Due to residents being used as shipping mules

Sep 9, 2009 12:41 GMT  ·  By

According to statistics compiled by a card-not-present transaction-screening company, the small English town of Shildon is one of the most active hotspots for fraudulent purchases in the UK. Local authorities have identified at least one woman who was being used as a shipping intermediary for fraudulently acquired goods.

The report was released by "The 3rd Man," a Surrey-based company, which develops credit-card-fraud prevention solutions.
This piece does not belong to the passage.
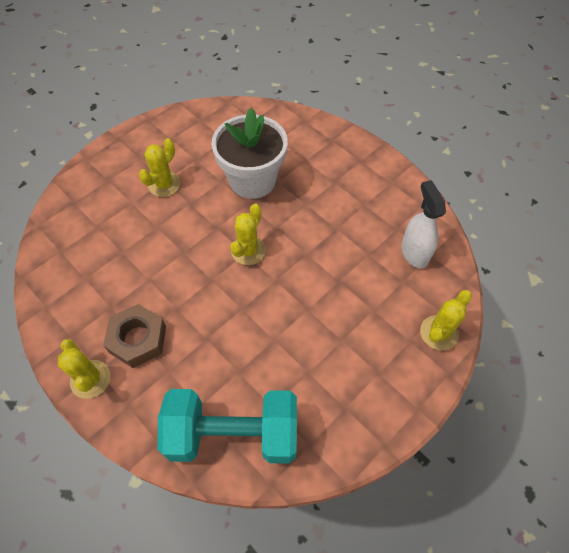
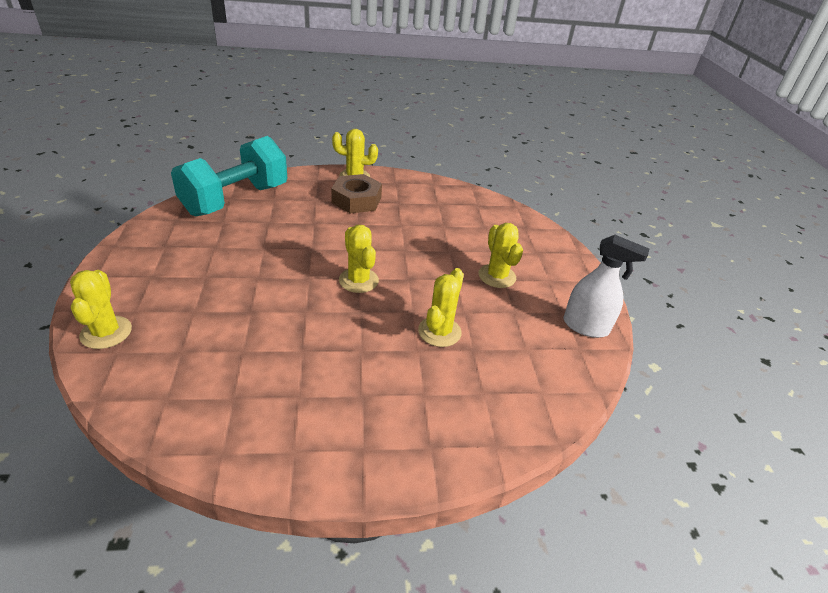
camera: 125 degrees right, 20 degrees down
(252, 180) = (439, 332): white flower pot -> yellow cactus
(414, 252) = (188, 386): white spray bottle -> white spray bottle (586, 326)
Its products are used by a large number of UK retailers to evaluate the risk factor of card-not-present transactions in real time, before approving them.

By compiling data from the 85 million transactions screened between August 2008 and August 2009, the company was able to identify several online fraud hotspots across the UK, including South East London, Manchester, Nottingham, Romford in Essex, Coventry, Birmingham or Erith Marshes.

However, an unlikely candidate to make it on this list is the small town of Shildon in Durham County. According to the stats, this town's 10,000 residents conducted 12,229 online transactions, out of which 3,014, almost a quarter, were flagged as fraudulent.

Concerned about the high rate of fraud in the area, The 3rd Man contacted the local authorities, who set out to investigate and came up with a possible answer for the peculiar situation. Andrew Goodwill, a director with the company, told NetworkWorld that police identified at least one person who was being used as a mule by cybercrooks.

Apparently, a local woman who started an online affair with a man that claimed to be a British soldier stationed in Afghanistan had agreed to receive gifts sent to him at her address and forward them to one of his siblings in Ghana. According to the police, she was sending several crates of goods overseas on a daily basis and her house was full of items bought fraudulently.

The woman was, in fact, being used as a shipping intermediary, or mule, for fraudsters who had a hard time finding online retailers that shipped directly to countries with a high-fraud risk. The 3rd Man estimates the total amount lost to fraud during the one-year period to be over $140 million.